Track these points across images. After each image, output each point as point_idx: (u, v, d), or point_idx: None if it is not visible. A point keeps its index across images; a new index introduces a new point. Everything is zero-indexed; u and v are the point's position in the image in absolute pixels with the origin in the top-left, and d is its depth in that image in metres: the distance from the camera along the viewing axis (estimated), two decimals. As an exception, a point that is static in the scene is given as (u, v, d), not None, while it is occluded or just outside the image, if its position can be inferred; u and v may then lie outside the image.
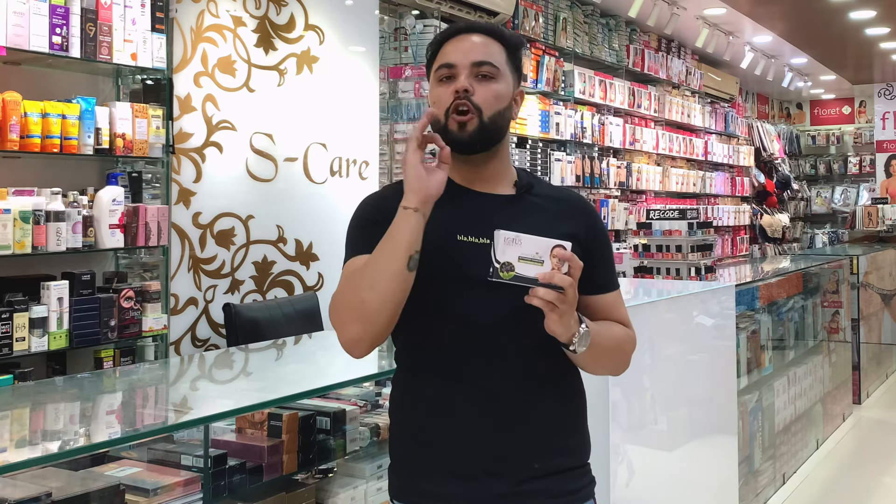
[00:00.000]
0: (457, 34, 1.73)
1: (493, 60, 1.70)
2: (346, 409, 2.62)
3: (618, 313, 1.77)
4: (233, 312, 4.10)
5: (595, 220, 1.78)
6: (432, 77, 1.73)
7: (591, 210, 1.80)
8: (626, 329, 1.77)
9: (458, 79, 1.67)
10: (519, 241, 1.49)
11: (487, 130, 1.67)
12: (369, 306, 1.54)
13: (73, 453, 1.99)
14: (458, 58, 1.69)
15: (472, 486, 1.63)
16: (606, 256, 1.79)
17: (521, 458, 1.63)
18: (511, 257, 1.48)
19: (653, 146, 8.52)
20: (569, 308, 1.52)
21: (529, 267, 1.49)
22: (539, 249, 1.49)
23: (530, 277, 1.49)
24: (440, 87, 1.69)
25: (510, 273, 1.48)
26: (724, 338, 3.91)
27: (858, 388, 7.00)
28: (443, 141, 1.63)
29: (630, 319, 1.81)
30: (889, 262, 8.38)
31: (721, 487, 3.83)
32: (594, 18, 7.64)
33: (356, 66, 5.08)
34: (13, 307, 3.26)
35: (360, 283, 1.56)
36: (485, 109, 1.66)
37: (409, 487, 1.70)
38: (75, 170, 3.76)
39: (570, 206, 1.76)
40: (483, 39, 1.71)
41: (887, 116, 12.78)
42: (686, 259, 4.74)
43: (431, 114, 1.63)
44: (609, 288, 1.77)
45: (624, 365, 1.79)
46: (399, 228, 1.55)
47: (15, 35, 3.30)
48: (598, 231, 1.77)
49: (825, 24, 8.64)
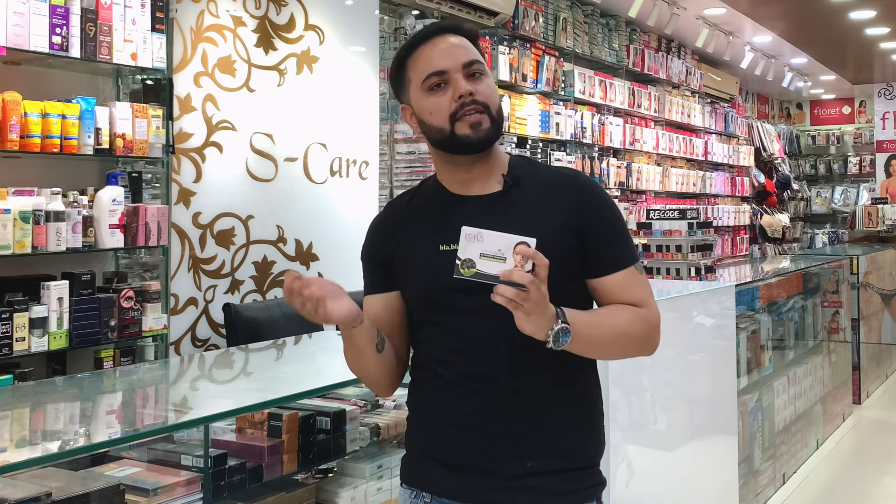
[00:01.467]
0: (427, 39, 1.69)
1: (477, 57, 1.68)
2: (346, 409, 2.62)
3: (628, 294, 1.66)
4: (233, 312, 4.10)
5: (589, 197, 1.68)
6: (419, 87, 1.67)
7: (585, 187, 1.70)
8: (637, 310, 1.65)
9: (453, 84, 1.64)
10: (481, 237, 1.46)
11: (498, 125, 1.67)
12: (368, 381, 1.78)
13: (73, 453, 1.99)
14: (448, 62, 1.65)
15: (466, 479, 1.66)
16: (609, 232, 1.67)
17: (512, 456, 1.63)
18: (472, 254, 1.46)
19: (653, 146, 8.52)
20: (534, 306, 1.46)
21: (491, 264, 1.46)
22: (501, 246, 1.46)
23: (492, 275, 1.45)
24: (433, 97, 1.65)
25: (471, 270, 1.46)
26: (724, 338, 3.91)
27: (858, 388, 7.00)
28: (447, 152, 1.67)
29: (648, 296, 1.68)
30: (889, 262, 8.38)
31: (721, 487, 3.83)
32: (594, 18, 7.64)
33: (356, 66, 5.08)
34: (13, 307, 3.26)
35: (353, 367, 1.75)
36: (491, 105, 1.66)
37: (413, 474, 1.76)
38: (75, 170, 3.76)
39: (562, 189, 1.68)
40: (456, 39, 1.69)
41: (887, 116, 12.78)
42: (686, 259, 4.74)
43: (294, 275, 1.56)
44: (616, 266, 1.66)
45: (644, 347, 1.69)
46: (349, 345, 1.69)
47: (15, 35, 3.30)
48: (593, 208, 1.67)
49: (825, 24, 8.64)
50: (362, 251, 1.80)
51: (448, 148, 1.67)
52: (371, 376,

····················

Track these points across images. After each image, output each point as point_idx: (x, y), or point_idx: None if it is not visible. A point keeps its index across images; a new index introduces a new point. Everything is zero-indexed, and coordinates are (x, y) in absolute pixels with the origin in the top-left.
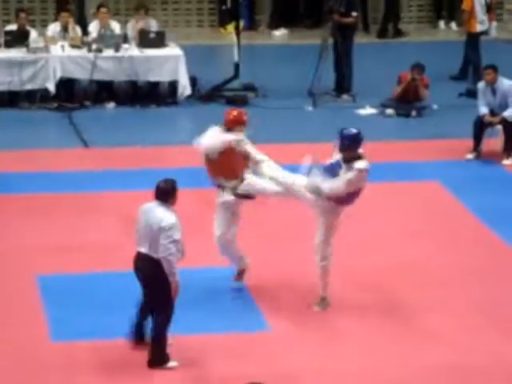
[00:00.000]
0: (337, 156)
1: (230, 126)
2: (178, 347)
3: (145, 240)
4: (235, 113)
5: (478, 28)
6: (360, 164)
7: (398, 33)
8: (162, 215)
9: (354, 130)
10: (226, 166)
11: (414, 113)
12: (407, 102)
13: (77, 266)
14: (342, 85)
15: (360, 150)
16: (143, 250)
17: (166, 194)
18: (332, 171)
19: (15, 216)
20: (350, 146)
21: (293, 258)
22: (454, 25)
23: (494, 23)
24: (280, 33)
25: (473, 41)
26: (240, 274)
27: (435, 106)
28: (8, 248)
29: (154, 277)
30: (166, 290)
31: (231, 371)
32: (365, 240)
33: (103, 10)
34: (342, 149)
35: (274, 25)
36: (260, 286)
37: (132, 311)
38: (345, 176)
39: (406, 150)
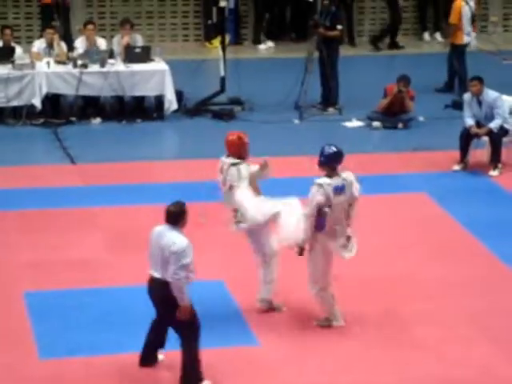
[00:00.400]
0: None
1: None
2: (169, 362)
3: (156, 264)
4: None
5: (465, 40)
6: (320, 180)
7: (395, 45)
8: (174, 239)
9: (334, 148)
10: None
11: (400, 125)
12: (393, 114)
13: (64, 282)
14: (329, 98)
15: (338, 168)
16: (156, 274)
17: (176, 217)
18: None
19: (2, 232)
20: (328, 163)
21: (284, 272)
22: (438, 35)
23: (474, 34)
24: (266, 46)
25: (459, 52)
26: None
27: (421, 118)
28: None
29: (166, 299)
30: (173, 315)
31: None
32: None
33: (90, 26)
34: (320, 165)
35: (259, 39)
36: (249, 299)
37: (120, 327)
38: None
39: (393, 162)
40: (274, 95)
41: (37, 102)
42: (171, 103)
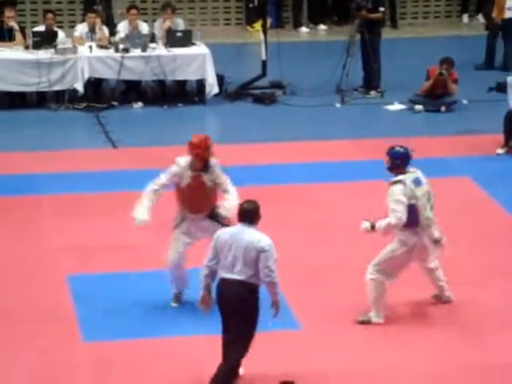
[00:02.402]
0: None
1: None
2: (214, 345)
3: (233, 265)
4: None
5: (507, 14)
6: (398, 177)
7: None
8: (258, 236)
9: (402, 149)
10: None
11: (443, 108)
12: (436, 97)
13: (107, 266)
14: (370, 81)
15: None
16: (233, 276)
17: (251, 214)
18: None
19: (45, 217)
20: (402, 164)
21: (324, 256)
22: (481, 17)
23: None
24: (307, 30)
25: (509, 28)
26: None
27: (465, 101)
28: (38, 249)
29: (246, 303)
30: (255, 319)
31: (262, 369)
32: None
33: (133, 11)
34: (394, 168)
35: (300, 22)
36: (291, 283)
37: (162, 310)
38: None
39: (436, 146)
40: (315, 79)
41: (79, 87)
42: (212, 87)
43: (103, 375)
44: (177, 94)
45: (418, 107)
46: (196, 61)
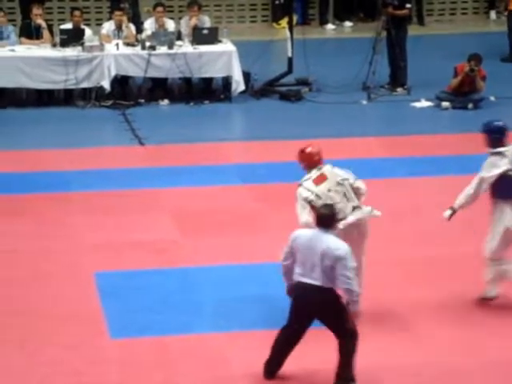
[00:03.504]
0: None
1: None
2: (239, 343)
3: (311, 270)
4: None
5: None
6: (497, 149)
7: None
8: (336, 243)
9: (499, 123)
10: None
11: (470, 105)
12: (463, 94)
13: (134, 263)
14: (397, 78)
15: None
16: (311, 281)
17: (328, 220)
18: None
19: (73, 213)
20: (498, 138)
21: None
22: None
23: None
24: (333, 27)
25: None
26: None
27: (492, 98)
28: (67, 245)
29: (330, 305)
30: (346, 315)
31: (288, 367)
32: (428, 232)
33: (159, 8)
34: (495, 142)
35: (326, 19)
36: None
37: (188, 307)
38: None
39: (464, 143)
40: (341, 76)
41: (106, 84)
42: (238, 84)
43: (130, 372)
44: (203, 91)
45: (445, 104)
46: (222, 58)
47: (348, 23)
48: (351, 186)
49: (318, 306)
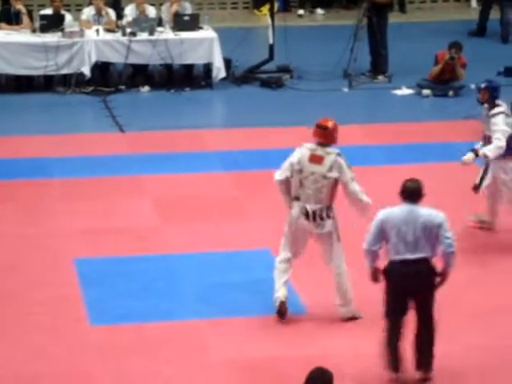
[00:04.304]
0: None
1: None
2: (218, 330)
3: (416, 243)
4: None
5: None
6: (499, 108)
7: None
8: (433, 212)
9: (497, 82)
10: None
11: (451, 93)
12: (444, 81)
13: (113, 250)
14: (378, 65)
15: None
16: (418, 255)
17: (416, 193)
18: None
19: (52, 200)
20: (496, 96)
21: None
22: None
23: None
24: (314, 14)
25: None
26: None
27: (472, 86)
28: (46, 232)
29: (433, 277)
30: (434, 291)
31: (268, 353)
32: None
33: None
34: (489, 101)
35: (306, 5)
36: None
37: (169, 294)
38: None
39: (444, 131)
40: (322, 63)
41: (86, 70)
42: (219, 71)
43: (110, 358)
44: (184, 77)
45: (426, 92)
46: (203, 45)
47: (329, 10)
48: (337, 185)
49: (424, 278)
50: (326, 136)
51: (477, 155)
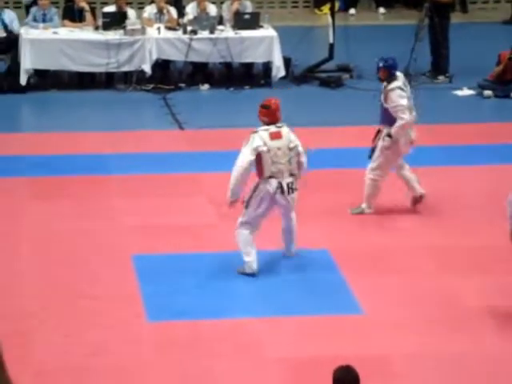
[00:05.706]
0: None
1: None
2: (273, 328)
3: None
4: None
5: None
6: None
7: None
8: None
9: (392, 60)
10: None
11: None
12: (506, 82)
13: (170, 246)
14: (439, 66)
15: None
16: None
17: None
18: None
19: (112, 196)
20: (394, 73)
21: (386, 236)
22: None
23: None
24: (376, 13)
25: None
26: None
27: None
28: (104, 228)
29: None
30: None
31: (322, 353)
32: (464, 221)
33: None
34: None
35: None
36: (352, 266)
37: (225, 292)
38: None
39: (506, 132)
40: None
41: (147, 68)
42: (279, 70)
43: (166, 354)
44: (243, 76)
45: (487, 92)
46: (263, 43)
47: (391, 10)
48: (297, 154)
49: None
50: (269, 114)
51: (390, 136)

····················

Aim of the task: Your copy should hold the lines from the one with "outside the image." up to and including the one with "22: (539, 249, 1.49)", exactly as in the data above, and no pictures.

Task output:
Track these points across images. After each image, output each point as point_idx: (u, v, d), or point_idx: None if it is not visible. A point keeps its index across images; a new index introduces a new point. Everything is zero-indexed; u and v are the point's position in the image in absolute pixels with the origin in the top-left, and d is its depth in that image in metres: the distance from the camera along the viewing axis (estimated), two decimals. As an exception, a point that is static in the scene is given as (u, v, d), not None, while it is occluded or just outside the image, if its position can be inferred; u and v may then lie outside the image.
[00:00.000]
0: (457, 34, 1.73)
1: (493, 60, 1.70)
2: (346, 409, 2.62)
3: (618, 313, 1.77)
4: (233, 312, 4.10)
5: (595, 220, 1.78)
6: (432, 77, 1.73)
7: (591, 210, 1.80)
8: (626, 329, 1.77)
9: (458, 79, 1.67)
10: (519, 241, 1.49)
11: (487, 130, 1.67)
12: (369, 306, 1.54)
13: (73, 453, 1.99)
14: (458, 58, 1.69)
15: (472, 486, 1.63)
16: (606, 256, 1.79)
17: (521, 458, 1.63)
18: (511, 257, 1.48)
19: (653, 146, 8.52)
20: (569, 308, 1.52)
21: (529, 267, 1.49)
22: (539, 249, 1.49)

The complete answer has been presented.